Canon must really feel flattered with all the press that other camera manufacturers are providing. Just last week, Panasonic released a behind-the-scenes video (subsequently taken down) that revealed its new Panasonic G2 commercial was shot with the 5D Mark II, although it appeared to be captured with the Panasonic G2 at first blush.
And, while Sony hasn’t gone to the amount of effort that Panasonic did to showcase Canon’s full frame camera, the EXIF data embedded in the promo shots for Sony’s new Cyber-shot cameras (WX5, TX9, T99) reveal that many were shot with the 5D Mark II (see top screen capture).
While the studio shots of cameras appear to have been captured on a Phase One P45+ back, the location shots appear to have been captured on June 15-16, 2010 with a Canon 5D Mark II. The promo images in question can be found here.
Is this a big deal? Probably not.
Is it a little embarrassing for Sony? Yeah.
Is there a lesson to learn here? I think so.
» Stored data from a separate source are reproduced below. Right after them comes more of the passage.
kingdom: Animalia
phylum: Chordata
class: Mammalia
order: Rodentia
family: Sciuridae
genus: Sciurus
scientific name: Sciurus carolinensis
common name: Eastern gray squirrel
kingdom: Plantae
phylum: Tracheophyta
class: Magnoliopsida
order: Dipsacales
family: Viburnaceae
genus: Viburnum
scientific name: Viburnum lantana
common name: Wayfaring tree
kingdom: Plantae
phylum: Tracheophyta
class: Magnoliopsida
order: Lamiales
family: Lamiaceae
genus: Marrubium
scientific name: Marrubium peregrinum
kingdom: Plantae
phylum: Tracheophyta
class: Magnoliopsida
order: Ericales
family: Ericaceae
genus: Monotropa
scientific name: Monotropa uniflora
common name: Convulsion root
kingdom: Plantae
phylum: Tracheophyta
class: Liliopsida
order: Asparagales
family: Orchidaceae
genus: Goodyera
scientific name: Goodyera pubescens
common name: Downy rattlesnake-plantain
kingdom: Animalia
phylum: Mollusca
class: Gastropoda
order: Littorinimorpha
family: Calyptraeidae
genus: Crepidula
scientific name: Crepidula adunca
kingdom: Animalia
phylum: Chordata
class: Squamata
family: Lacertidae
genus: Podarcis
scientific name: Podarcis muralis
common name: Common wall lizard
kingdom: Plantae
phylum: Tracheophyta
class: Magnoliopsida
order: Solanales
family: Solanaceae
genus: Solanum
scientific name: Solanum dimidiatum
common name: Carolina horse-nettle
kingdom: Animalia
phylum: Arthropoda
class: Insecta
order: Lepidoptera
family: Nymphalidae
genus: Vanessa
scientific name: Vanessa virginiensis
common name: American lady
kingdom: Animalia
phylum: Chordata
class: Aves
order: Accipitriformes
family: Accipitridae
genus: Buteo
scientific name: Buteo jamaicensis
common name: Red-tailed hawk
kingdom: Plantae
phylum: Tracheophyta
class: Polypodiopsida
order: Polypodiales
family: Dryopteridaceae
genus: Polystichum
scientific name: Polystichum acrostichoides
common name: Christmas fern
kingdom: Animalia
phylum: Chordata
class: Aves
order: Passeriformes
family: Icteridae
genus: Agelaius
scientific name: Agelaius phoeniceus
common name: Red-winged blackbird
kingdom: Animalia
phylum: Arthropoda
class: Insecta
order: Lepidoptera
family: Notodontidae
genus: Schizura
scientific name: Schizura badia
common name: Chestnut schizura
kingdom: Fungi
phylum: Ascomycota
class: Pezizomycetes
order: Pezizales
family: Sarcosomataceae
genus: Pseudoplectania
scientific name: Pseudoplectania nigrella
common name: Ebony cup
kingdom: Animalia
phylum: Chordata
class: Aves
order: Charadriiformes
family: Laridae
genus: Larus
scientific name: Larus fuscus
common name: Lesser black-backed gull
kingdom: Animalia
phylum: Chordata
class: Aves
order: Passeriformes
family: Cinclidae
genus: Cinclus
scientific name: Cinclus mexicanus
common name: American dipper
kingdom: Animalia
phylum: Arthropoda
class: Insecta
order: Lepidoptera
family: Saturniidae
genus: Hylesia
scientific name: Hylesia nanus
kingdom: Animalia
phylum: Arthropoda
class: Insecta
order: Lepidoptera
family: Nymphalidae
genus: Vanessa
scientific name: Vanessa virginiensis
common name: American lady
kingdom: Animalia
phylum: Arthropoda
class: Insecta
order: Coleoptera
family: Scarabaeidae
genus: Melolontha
Sony has been pushing pro photographers to take the company seriously. At PMA 2010, Sony was the only camera manufacturer that put a pro photographer on stage to give free seminars on the show floor throughout the week. Canon usually is the big dog at PMA with great lectures from the company’s Explorers of Light, but Canon was absent from PMA 2010 and it looked like Sony was really stepping up its game.
If Sony really believes in the company’s evangelists who shoot with an A900 and Sony/Zeiss lenses in their everyday professional endeavors, why not seek out these photographers for its promo shots and ad campaigns?
What’s more, this isn’t the first time Sony has used a Canon shooter for its campaigns. Just prior to the release of the A900, Sony shot a killer campaign in Miami, called Foam City. The still shooter on set there used a the original 5D, a Canon 1-series and Canon glass (see above and below).
Of course, the use of a Canon DSLR on a Sony campaign prior to the release of the A900 can be somewhat understood. However, I suspect that there were pre-production A900 models floating around at the time, which would have been capable of capturing the very well-lit scenes in Miami. For that matter, I think the A700 would have sufficed in those conditions.
While this may be rather humorous to many of us, and hopefully a bit embarrassing to Sony, I think there is still a bigger message to take away from the recent slip-ups from both Panasonic and Sony.
And that message rests in camera manufacturers’ marketing…
If you want consumers (both amateur and professional) to put their trust in your products and lay down hard-earned money for those products, perhaps you should first consider using your own products on your own marketing. Seek out those professionals that trust in you and your products already, and hire them to be your marketing vision on the surface . . . as well as beneath the surface.
If manufacturers want to have marketing campaigns “go viral” in today’s media, you need to start the infection from within. Otherwise, it will go viral, but it may not be the kind of virus that you are looking for – you may just end up endorsing a competitor’s product.